Document section
_ _ _ _

What Features Are Next?

Going forward, the next thing we plan to implement for the driver is async support; we’ve designed the driver architecture from the outset to convert it to async when ready. When that happens, the driver will continue providing the same sync API that it offers today by wrapping the async API.

After that, we’ll be implementing newer database features that aren’t yet supported by this alpha release—change streams, sessions, retryable reads and writes, multi-document ACID transactions, and more will all be coming!

Trying Out the Driver

The Rust driver can be imported to your client by adding the mongodb crate to your project’s Cargo.toml. The bson library is also needed for most usage of the driver.

mongodb = "0.9.0"
bson = "0.14.0"

To connect to the MongoDB deployment, create a Client using either a MongoDB connection string or through manually constructing a ClientOptions struct.

use mongodb::{Client, options::ClientOptions};

// Parse a connection string into an options struct.
let mut client_options =
    ClientOptions::parse("mongodb://localhost:27017")?;

// Manually set an option.
client_options.app_name = Some("My App".to_string());

// Get a handle to the deployment.
let client = Client::with_options(client_options)?;

// List the names of the databases in that deployment.
for db_name in client.list_database_names(None)? {
    println!("{}", db_name);
}

In addition to a few operations being defined directly on it, a Client also has methods to obtain a Database and perform database-specific operations.

// Get a handle to a database.
let db = client.database("mydb");

// List the names of the collections in that database.
for collection_name in db.list_collection_names(None)? {
    println!("{}", collection_name);
}

Similarly, a Collection can be obtained from a Database. All the MongoDB CRUD operations you might be familiar with are defined on Collection.

use bson::{doc, bson};

// Get a handle to a collection in the database.
let collection = db.collection("books");

let docs = vec![
    doc! { "title": "1984", "author": "George Orwell" },
    doc! { "title": "Animal Farm", "author": "George Orwell" },
    doc! { "title": "The Great Gatsby", "author": "F. Scott Fitzgerald" },
];

// Insert some documents into the "mydb.books" collection.
collection.insert_many(docs, None)?;

Collection::find returns a Cursor, which implements Rust’s Iterator trait.

use bson::{doc, bson};
use mongodb::options::FindOptions;

// Query the documents in the collection with a filter and an option.
let filter = doc! { "author": "George Orwell" };
let find_options = FindOptions::builder()
    .sort(doc! { "title": 1 })
    .build();
let cursor = collection.find(filter, find_options)?;

// Iterate over the results of the cursor.
for result in cursor {
    match result {
        Ok(document) => {
            if let Some(title) = document.get("title").and_then(Bson::as_str) {
                println!("title: {}", title);
            }  else {
                println!("no title found");
            }
        }
        Err(e) => return Err(e.into()),
    }
}

If you want to try something a little more demanding than connecting to local host, then spin up MongoDB on our fully-managed Atlas cloud service. The documentation steps you through how to create a free MongoDB database cluster in the region and on the leading cloud provider of your choice. It includes steps on how to load our pre-prepared sample datasets, so you have a simple way of running queries from your Rust apps.

How You Can Get Involved

We hope that you in the community are as excited about this release as we are! If you try out the driver and find any bugs or have any feature requests, please file a ticket in our JIRA project here. We also will happily accept contributions in the form of pull requests; see the section in our README for info on how to run our tests.

We hope you enjoy using the driver, and please do let us know what you think!

Safe Harbor

The development, release, and timing of any features or functionality described for our products remains at our sole discretion. This information is merely intended to outline our general product direction and it should not be relied on in making a purchasing decision nor is this a commitment, promise or legal obligation to deliver any material, code, or functionality.

_ _ _ _

Parts of the exercise
a - Rewrite the Rust driver post from "let client = Client::with_options(client_options)?;" to "to a database.", putting "cluster" in place of "deployment".
b - According to the Rust driver post, what is the next thing planned for the driver?
Use only the Rust driver post to respond.

Provided records
_ _ _ _

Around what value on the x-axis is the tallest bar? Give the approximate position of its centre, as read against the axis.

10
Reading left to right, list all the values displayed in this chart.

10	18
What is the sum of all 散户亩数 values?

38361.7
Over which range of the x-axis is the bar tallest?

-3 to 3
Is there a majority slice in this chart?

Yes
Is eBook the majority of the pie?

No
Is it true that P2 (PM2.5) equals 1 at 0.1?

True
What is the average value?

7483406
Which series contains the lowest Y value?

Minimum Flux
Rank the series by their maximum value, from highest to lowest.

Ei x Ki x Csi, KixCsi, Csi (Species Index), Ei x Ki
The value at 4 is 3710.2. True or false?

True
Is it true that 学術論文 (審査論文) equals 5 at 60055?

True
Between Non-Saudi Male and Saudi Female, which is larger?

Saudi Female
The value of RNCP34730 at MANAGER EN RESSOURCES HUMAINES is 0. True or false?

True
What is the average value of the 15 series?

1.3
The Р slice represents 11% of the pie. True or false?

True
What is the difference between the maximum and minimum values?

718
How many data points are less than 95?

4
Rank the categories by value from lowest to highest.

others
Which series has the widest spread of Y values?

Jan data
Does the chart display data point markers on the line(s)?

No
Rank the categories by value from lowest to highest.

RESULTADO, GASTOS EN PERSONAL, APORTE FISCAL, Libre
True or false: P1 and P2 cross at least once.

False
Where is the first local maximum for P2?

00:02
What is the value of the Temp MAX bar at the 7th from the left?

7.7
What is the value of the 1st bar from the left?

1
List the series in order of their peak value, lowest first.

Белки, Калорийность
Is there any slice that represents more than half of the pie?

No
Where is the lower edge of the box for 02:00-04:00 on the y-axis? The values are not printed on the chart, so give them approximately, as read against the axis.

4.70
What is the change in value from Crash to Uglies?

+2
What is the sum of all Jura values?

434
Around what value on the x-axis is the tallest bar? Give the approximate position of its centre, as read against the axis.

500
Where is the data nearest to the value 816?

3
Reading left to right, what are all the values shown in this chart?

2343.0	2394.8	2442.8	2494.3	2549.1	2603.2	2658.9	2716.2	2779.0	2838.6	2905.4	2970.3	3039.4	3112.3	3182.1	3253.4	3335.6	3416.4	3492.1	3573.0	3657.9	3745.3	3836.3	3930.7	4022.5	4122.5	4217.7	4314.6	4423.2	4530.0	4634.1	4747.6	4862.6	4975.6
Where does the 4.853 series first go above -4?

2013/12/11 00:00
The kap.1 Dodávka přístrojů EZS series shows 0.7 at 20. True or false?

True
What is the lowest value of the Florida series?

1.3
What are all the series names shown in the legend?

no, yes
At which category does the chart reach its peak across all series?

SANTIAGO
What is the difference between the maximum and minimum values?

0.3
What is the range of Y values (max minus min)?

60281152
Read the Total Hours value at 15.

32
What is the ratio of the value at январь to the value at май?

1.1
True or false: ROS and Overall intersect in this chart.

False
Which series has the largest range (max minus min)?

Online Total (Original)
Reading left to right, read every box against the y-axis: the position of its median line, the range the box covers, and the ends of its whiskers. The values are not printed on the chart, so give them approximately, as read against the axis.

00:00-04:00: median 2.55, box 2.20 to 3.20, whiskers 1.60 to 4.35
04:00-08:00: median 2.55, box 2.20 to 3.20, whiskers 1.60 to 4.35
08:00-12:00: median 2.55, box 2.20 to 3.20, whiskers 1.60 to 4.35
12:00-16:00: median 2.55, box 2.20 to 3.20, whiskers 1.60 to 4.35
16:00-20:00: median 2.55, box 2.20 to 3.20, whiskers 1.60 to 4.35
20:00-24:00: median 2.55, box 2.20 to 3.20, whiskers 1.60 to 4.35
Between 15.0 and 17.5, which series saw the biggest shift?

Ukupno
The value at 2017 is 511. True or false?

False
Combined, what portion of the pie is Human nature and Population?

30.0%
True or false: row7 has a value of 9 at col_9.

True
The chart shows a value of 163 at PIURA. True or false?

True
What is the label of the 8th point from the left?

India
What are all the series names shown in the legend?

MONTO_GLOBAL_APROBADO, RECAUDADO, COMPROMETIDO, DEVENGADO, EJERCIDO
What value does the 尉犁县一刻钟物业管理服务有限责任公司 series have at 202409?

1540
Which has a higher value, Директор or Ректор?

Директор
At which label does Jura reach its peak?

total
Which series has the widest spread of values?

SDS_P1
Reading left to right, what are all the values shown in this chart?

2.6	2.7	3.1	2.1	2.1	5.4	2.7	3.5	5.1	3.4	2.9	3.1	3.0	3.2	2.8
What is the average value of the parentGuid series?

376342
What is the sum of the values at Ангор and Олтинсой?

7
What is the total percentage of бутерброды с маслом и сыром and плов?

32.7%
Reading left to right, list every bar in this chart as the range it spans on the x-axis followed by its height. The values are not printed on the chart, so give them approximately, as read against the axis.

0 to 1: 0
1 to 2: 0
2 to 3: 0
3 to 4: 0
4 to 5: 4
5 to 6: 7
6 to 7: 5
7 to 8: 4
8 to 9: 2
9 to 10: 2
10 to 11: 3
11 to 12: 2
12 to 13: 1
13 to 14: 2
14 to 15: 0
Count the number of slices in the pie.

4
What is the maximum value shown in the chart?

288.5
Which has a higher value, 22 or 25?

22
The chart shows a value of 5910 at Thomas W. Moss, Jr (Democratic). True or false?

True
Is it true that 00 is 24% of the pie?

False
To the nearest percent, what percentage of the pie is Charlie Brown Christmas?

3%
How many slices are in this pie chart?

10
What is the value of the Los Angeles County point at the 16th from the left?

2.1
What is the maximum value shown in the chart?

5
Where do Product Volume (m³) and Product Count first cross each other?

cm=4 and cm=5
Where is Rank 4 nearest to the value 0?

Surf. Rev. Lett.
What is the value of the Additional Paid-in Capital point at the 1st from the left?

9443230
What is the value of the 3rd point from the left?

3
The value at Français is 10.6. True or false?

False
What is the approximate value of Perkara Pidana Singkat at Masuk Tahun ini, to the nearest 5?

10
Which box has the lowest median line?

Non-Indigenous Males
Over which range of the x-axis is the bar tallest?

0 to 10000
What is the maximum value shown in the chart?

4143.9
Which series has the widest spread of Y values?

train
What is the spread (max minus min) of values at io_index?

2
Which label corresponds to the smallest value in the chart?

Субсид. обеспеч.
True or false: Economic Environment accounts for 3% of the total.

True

_ _ _ _

Set of answers
a -
let client = Client::with_options(client_options)?;

// List the names of the databases in that cluster.
for db_name in client.list_database_names(None)? {
    println!("{}", db_name);
}

In addition to a few operations being defined directly on it, a Client also has methods to obtain a Database and perform database-specific operations.

// Get a handle to a database.

b - Async support.